**What you will do:**
Everything in the records must be reproduced exactly, except for the pictures.
____________
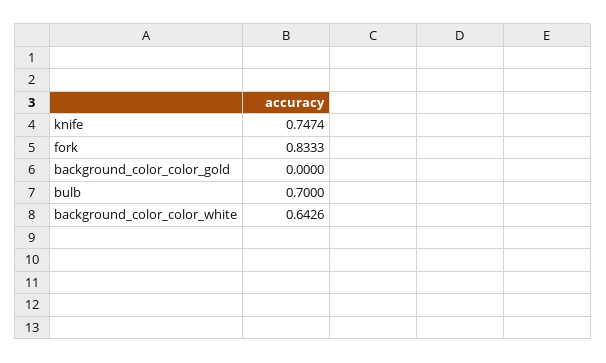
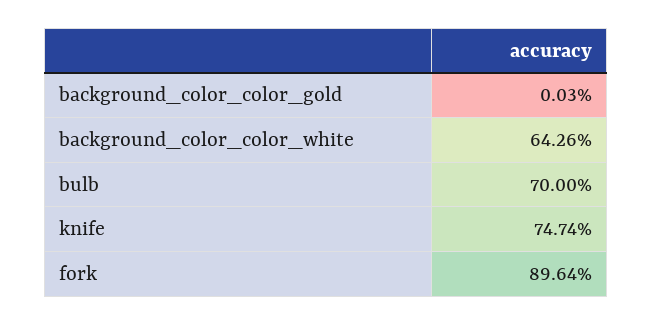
  {
    "knife": 0.7474,
-   "fork": 0.8333,
+   "fork": 0.8964,
-   "background_color_color_gold": 0,
+   "background_color_color_gold": 0.0003,
    "bulb": 0.7,
    "background_color_color_white": 0.6426
  }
____________
**Answer section:**
  {
    "knife": 0.7474,
-   "fork": 0.8333,
+   "fork": 0.8964,
-   "background_color_color_gold": 0,
+   "background_color_color_gold": 0.0003,
    "bulb": 0.7,
    "background_color_color_white": 0.6426
  }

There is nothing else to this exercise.